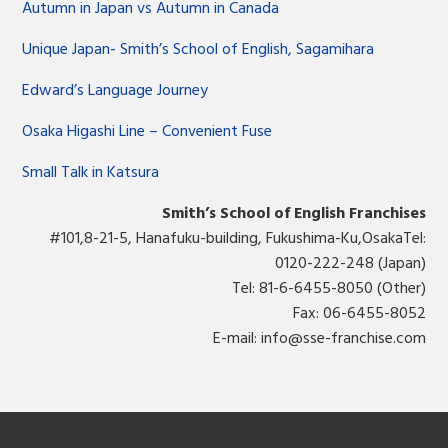
Autumn in Japan vs Autumn in Canada
Unique Japan- Smith’s School of English, Sagamihara
Edward’s Language Journey
Osaka Higashi Line – Convenient Fuse
Small Talk in Katsura
Smith’s School of English Franchises
#101,8-21-5, Hanafuku-building, Fukushima-Ku,OsakaTel:
0120-222-248 (Japan)
Tel: 81-6-6455-8050 (Other)
Fax: 06-6455-8052
E-mail:
info@sse-franchise.com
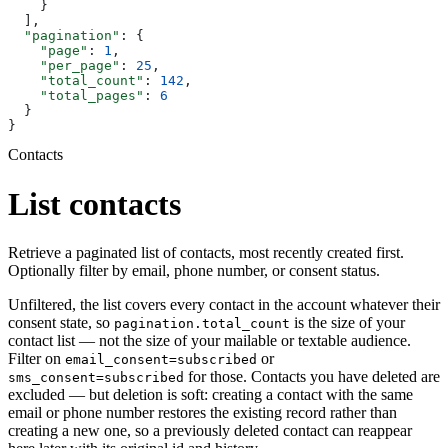
    }
  ],
  "pagination"
: {
    "page"
: 
1
,
    "per_page"
: 
25
,
    "total_count"
: 
142
,
    "total_pages"
: 
6
  }
}
Contacts
List contacts
Retrieve a paginated list of contacts, most recently created first.
Optionally filter by email, phone number, or consent status.
Unfiltered, the list covers every contact in the account whatever their
consent state, so
is the size of your
pagination.total_count
contact list — not the size of your mailable or textable audience.
Filter on
or
email_consent=subscribed
for those. Contacts you have deleted are
sms_consent=subscribed
excluded — but deletion is soft: creating a contact with the same
email or phone number restores the existing record rather than
creating a new one, so a previously deleted contact can reappear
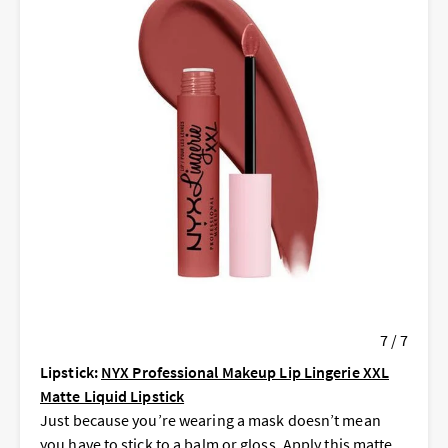
7 / 7
Lipstick:
NYX Professional Makeup Lip Lingerie XXL
Matte Liquid Lipstick
Just because you’re wearing a mask doesn’t mean
you have to stick to a balm or gloss. Apply this matte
——
EXERCISE
Please tally the lines of the records above that contain the string "size" and give only the number.

EXERCISE RESPONSE
2